(Dataset excerpts)

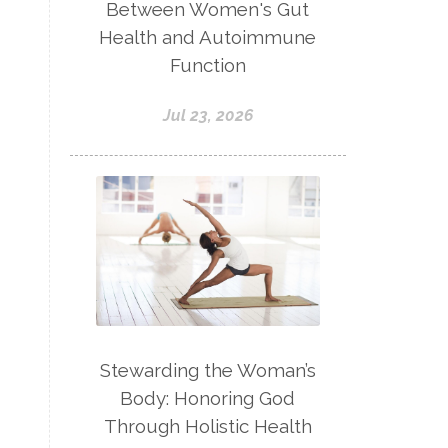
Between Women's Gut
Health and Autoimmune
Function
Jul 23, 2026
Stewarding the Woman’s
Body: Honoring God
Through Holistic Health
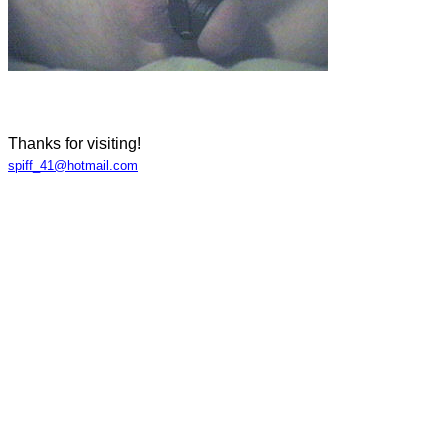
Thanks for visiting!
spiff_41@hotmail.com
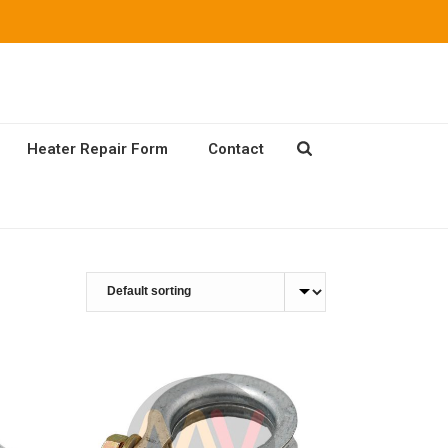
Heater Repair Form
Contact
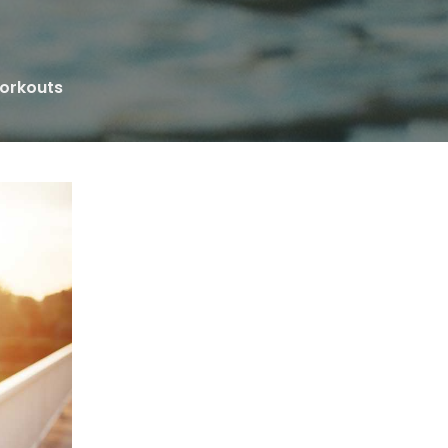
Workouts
---
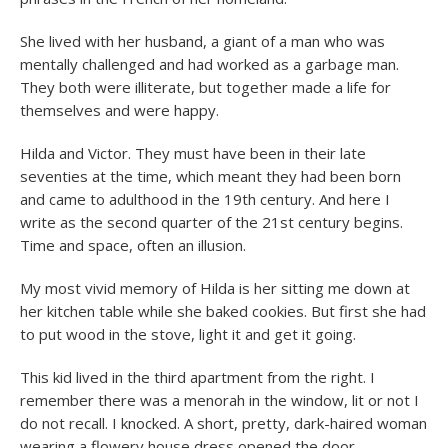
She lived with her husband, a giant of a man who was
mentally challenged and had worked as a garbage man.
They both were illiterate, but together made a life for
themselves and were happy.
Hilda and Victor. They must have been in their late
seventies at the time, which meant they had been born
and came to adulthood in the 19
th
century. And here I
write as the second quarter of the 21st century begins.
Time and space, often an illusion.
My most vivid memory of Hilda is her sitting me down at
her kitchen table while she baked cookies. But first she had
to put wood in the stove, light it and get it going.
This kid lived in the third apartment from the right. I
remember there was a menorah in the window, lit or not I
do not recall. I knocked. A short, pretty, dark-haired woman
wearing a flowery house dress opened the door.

* [Task requirements]: When you reach the line containing "seventies at the" in the data above, start copying exactly, and stop after the line containing "wearing a flowery".

* [Written answer]:
seventies at the time, which meant they had been born
and came to adulthood in the 19
th
century. And here I
write as the second quarter of the 21st century begins.
Time and space, often an illusion.
My most vivid memory of Hilda is her sitting me down at
her kitchen table while she baked cookies. But first she had
to put wood in the stove, light it and get it going.
This kid lived in the third apartment from the right. I
remember there was a menorah in the window, lit or not I
do not recall. I knocked. A short, pretty, dark-haired woman
wearing a flowery house dress opened the door.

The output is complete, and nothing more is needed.